#### [SOURCE PASSAGE]
Sudoku Solver v2.0 for the Apple II

Michael J. Mahon & Scott Hemphill – July 8, 2006

Version 2.0 revision – July 15, 2006

Introduction

"Sudoku" is the name given to a type of logic puzzle similar in concept to a crossword puzzle. It is based on a 9x9 grid composed of nine 3x3 subgrids, where each grid box can contain a single digit from 1 to 9. Initially, most of the grid is blank, with a dozen or so boxes already filled in. The object is to complete the entire grid in such a way that each 9-box column, each 9-box row, and each 9-box subgrid contains each digit 1 through 9 exactly once.

The definition of the puzzle is deceptively simple, allowing for the construction of puzzles of a wide range of difficulty. If you’ve solved some Sudoku puzzles, you know the kind of thinking that is involved in arriving at the (usually unique) solution. Some puzzles can be solved completely methodically by applying logic at each stage. Others have "branch points" where a digit choice must be made that is not determined logically, but is instead selected at random from the remaining possibilities.

#### [EXERCISE INSTRUCTIONS]
Carry the Apple II Sudoku solver passage forward from its final sentence. The material that comes after this passage has no connection to it.

#### [RECORDS SHOWN]

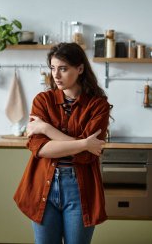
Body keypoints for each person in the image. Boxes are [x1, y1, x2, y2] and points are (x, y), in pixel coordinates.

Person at [14, 42, 111, 244]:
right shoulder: (42, 101)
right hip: (43, 186)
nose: (56, 75)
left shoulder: (98, 105)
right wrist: (84, 143)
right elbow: (40, 149)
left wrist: (47, 129)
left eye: (63, 69)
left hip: (80, 187)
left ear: (80, 69)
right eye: (52, 68)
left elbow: (87, 156)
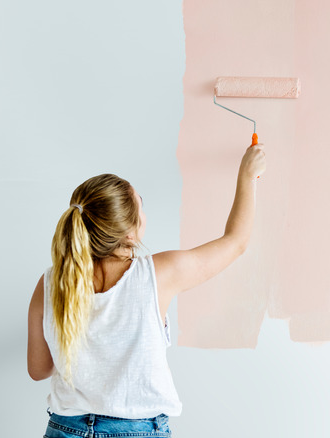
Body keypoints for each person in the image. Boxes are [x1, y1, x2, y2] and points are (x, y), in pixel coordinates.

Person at [27, 143, 266, 437]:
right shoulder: (158, 274)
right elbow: (236, 242)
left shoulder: (50, 282)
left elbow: (38, 369)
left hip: (65, 428)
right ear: (129, 232)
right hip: (138, 430)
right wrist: (247, 177)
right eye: (142, 204)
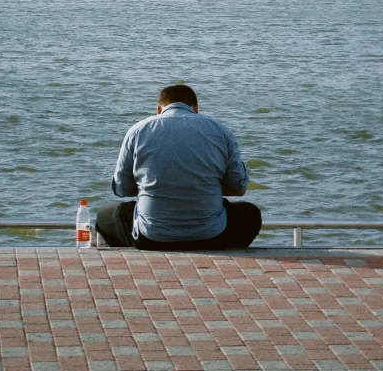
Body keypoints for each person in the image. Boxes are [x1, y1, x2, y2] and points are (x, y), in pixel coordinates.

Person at [95, 84, 262, 250]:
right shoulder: (221, 131)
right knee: (250, 213)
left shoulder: (137, 131)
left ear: (159, 110)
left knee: (105, 215)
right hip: (212, 237)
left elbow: (121, 189)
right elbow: (239, 188)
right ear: (195, 108)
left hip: (151, 238)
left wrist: (154, 186)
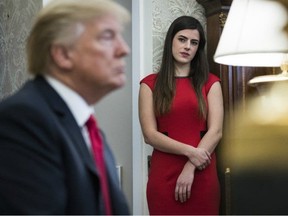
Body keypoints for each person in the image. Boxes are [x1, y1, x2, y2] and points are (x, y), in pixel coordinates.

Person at [0, 0, 130, 214]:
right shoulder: (23, 120)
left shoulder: (90, 129)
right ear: (62, 54)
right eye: (108, 36)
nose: (124, 49)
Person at [139, 16, 224, 215]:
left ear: (198, 49)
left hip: (203, 172)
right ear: (171, 41)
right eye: (182, 39)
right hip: (164, 175)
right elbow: (150, 135)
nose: (187, 46)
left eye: (194, 43)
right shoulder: (149, 84)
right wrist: (191, 152)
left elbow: (216, 131)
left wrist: (191, 166)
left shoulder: (211, 83)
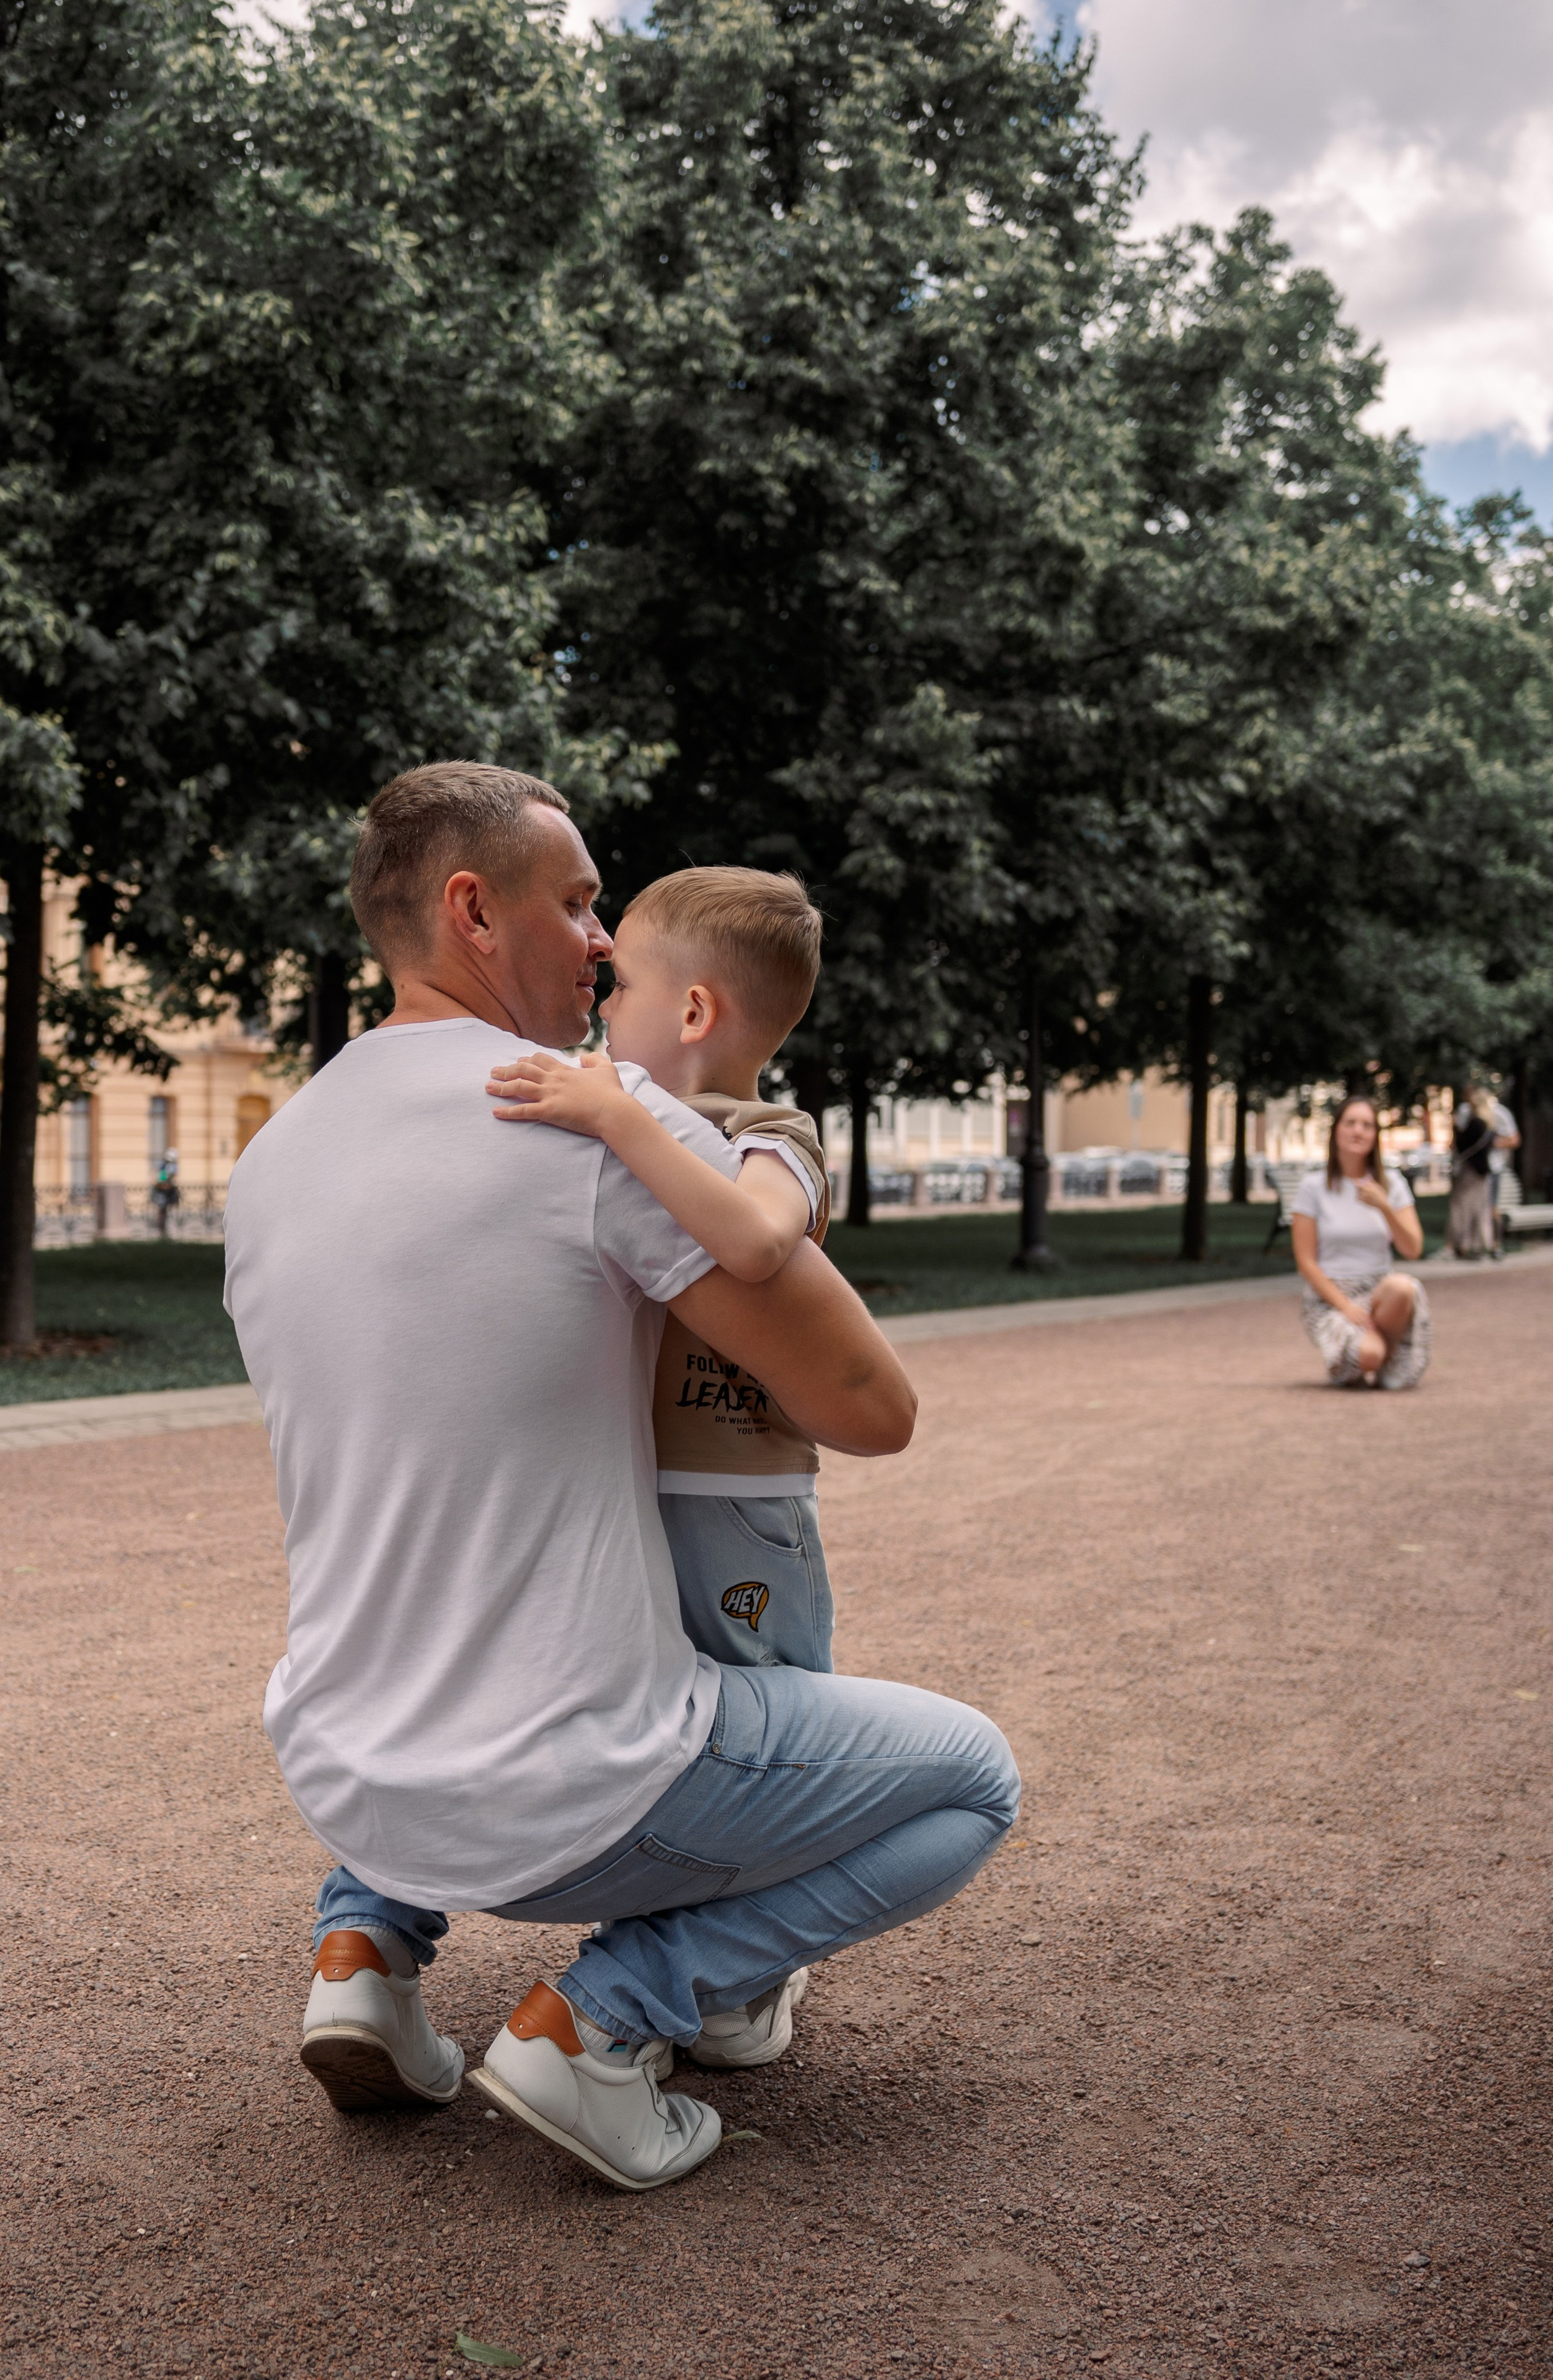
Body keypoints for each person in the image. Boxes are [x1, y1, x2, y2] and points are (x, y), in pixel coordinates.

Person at [223, 763, 1019, 2194]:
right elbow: (866, 1404)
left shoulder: (276, 1156)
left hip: (348, 1776)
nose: (602, 940)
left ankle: (362, 1955)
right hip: (566, 1794)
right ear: (475, 910)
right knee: (972, 1782)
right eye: (581, 902)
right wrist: (715, 1142)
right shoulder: (584, 1123)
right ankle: (602, 2017)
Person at [486, 866, 838, 1675]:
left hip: (733, 1489)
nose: (603, 1004)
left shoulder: (776, 1134)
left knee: (778, 1703)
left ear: (692, 1012)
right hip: (634, 1484)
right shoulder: (625, 1119)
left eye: (623, 986)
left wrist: (620, 1119)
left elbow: (753, 1241)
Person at [1290, 1094, 1430, 1390]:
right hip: (1330, 1296)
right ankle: (1378, 1356)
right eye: (1350, 1123)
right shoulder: (1313, 1187)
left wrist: (1384, 1206)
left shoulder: (1390, 1184)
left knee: (1404, 1287)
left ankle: (1380, 1356)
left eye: (1367, 1125)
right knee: (1369, 1355)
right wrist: (1346, 1307)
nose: (1358, 1131)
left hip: (1378, 1290)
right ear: (1336, 1131)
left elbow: (1413, 1249)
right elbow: (1306, 1261)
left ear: (1375, 1136)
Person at [1451, 1083, 1520, 1257]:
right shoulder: (1468, 1112)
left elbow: (1514, 1139)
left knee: (1485, 1208)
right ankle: (1480, 1245)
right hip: (1484, 1168)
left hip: (1490, 1168)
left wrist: (1493, 1144)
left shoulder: (1497, 1114)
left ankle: (1492, 1245)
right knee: (1480, 1208)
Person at [1448, 1089, 1498, 1258]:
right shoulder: (1489, 1125)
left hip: (1470, 1172)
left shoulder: (1476, 1123)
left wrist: (1455, 1127)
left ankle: (1461, 1244)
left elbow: (1461, 1145)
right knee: (1481, 1209)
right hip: (1483, 1173)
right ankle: (1482, 1244)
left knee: (1462, 1207)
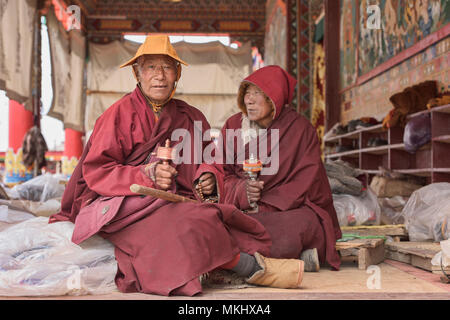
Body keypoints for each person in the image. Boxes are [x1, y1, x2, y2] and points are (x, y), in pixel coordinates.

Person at [49, 35, 305, 296]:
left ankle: (236, 263)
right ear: (137, 73)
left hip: (171, 198)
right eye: (150, 67)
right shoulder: (118, 114)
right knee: (183, 222)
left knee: (212, 215)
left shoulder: (190, 116)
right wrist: (146, 173)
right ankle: (247, 267)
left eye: (167, 67)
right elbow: (97, 170)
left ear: (177, 73)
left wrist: (207, 176)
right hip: (123, 200)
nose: (159, 76)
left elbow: (211, 159)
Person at [218, 65, 342, 272]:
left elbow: (308, 181)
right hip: (239, 206)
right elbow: (221, 172)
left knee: (301, 224)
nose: (249, 100)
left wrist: (266, 202)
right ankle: (286, 257)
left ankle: (241, 257)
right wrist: (242, 191)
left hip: (283, 209)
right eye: (246, 93)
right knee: (212, 220)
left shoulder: (300, 129)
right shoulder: (233, 126)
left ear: (275, 97)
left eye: (257, 93)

#### [RESPONSE TO THE EXERCISE]
This program, SUDOKU, solves all types of Sudoku puzzles very quickly on an Apple II computer. Many people are surprised that a 1MHz Apple II with only 64KB of memory can solve most difficult Sudoku puzzles in less than 30 seconds, and many in just a few seconds! Occasionally, a puzzle may be found which requires several minutes, but these are rare. The efficiency of solution is primarily a result of the algorithm and data structures used, and will be discussed in greater detail later.

SUDOKU v2.0 runs on any Apple II with Applesoft BASIC, lower case support, and 64KB or more of memory.

Using SUDOKU

SUDOKU is distributed as a 5.25" disk image and as a ShrinkIt disk archive with ProDOS 1.8, and is suitable for all 64KB machines with Applesoft and lower case support. The disk boots into a STARTUP program which runs SUDOKU. It can be run easily from a hard disk by copying the disk files, with the exception of ProDOS, BASIC.SYSTEM, and STARTUP to a directory. Note that the files include a subdirectory, PUZZLES, which should also be copied into the program directory.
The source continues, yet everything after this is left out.